● **WHAT THE EXERCISE ASKS**
When the line with "# Development of" appears below, start repeating lines exactly, and keep going through the line with "normalization, and analysis."; add nothing outside that span.
BEGIN
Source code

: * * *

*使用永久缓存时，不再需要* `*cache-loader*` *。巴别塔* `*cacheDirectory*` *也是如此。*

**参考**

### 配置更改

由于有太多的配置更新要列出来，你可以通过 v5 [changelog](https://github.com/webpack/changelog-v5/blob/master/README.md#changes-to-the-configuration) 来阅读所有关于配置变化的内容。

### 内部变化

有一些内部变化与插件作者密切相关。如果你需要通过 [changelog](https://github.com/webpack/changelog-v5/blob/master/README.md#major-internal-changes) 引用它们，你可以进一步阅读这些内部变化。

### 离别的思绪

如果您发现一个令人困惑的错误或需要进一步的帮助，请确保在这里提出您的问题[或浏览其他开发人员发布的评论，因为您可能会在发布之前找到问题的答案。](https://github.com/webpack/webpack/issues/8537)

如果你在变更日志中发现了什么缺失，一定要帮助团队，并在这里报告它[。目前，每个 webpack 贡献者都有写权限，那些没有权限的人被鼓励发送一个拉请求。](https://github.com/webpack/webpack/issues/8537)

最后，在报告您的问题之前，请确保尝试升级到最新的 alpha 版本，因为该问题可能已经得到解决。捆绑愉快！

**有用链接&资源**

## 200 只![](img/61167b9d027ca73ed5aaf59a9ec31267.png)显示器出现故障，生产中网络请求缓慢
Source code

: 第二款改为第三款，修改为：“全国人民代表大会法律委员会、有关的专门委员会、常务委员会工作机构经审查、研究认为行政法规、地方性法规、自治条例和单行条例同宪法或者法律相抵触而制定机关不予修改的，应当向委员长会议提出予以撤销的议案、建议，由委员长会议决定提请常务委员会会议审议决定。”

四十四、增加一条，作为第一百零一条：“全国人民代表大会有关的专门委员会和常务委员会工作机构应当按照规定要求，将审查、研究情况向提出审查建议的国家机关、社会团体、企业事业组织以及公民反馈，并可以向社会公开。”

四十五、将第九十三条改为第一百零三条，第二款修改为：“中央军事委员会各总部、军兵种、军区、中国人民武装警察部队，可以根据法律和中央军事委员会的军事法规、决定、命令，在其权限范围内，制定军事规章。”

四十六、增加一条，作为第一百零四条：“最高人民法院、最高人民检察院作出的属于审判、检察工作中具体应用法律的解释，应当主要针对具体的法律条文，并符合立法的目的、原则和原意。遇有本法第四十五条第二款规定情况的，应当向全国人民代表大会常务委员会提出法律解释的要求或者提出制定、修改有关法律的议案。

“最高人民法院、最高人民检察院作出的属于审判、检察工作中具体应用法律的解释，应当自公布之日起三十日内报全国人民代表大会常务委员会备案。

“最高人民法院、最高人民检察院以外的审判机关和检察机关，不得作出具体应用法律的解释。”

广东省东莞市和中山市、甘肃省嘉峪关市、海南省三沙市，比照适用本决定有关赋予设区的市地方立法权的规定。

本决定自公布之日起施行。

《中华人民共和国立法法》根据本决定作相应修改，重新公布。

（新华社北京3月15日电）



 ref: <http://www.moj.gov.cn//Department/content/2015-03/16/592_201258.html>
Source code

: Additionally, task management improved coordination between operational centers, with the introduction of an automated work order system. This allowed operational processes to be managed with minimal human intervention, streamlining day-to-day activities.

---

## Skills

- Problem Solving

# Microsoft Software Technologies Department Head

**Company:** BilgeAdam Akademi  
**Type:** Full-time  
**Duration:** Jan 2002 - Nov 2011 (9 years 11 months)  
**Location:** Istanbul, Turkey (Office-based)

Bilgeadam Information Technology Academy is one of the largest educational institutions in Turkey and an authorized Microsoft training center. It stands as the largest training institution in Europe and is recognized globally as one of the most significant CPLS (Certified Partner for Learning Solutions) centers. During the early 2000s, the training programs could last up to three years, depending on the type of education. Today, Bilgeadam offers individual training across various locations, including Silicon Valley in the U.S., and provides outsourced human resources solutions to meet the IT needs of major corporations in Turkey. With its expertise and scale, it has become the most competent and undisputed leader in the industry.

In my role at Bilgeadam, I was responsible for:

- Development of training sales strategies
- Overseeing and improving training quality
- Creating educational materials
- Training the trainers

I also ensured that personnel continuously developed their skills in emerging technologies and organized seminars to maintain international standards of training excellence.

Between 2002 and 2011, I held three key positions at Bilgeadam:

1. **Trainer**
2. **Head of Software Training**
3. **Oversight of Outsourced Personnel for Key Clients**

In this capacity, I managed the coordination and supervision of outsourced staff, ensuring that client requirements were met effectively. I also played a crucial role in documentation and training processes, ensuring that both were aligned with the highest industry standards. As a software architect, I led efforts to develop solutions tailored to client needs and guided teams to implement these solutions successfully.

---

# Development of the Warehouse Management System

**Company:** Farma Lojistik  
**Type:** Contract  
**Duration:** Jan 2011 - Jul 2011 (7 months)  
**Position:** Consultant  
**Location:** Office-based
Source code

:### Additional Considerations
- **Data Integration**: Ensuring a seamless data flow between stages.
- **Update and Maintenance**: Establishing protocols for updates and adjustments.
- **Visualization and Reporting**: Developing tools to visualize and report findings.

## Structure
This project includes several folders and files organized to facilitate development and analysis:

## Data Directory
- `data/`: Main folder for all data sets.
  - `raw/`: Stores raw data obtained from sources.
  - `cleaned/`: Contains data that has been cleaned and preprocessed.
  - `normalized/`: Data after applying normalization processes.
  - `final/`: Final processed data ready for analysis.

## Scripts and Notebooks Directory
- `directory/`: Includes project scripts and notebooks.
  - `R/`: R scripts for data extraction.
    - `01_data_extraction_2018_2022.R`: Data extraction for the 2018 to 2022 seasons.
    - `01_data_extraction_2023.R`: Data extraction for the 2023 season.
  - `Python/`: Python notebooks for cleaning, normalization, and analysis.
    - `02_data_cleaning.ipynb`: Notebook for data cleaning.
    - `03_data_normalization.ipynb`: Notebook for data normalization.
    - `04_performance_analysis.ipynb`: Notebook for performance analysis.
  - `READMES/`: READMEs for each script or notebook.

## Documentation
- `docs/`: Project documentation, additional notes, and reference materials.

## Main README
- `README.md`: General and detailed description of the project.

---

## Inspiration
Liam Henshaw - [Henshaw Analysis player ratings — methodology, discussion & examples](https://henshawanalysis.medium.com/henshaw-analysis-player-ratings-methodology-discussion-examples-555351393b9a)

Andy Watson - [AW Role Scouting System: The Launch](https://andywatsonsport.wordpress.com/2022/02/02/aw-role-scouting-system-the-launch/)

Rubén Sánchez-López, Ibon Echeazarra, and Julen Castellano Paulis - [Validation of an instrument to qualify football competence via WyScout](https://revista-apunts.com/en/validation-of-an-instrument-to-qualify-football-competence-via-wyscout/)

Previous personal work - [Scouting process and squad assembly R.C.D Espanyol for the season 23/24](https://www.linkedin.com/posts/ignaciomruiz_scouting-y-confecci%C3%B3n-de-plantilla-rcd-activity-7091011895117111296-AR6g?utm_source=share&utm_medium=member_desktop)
END
● **RESPONSE TO THE TASK**
# Development of the Warehouse Management System

**Company:** Farma Lojistik  
**Type:** Contract  
**Duration:** Jan 2011 - Jul 2011 (7 months)  
**Position:** Consultant  
**Location:** Office-based
Source code

:### Additional Considerations
- **Data Integration**: Ensuring a seamless data flow between stages.
- **Update and Maintenance**: Establishing protocols for updates and adjustments.
- **Visualization and Reporting**: Developing tools to visualize and report findings.

## Structure
This project includes several folders and files organized to facilitate development and analysis:

## Data Directory
- `data/`: Main folder for all data sets.
  - `raw/`: Stores raw data obtained from sources.
  - `cleaned/`: Contains data that has been cleaned and preprocessed.
  - `normalized/`: Data after applying normalization processes.
  - `final/`: Final processed data ready for analysis.

## Scripts and Notebooks Directory
- `directory/`: Includes project scripts and notebooks.
  - `R/`: R scripts for data extraction.
    - `01_data_extraction_2018_2022.R`: Data extraction for the 2018 to 2022 seasons.
    - `01_data_extraction_2023.R`: Data extraction for the 2023 season.
  - `Python/`: Python notebooks for cleaning, normalization, and analysis.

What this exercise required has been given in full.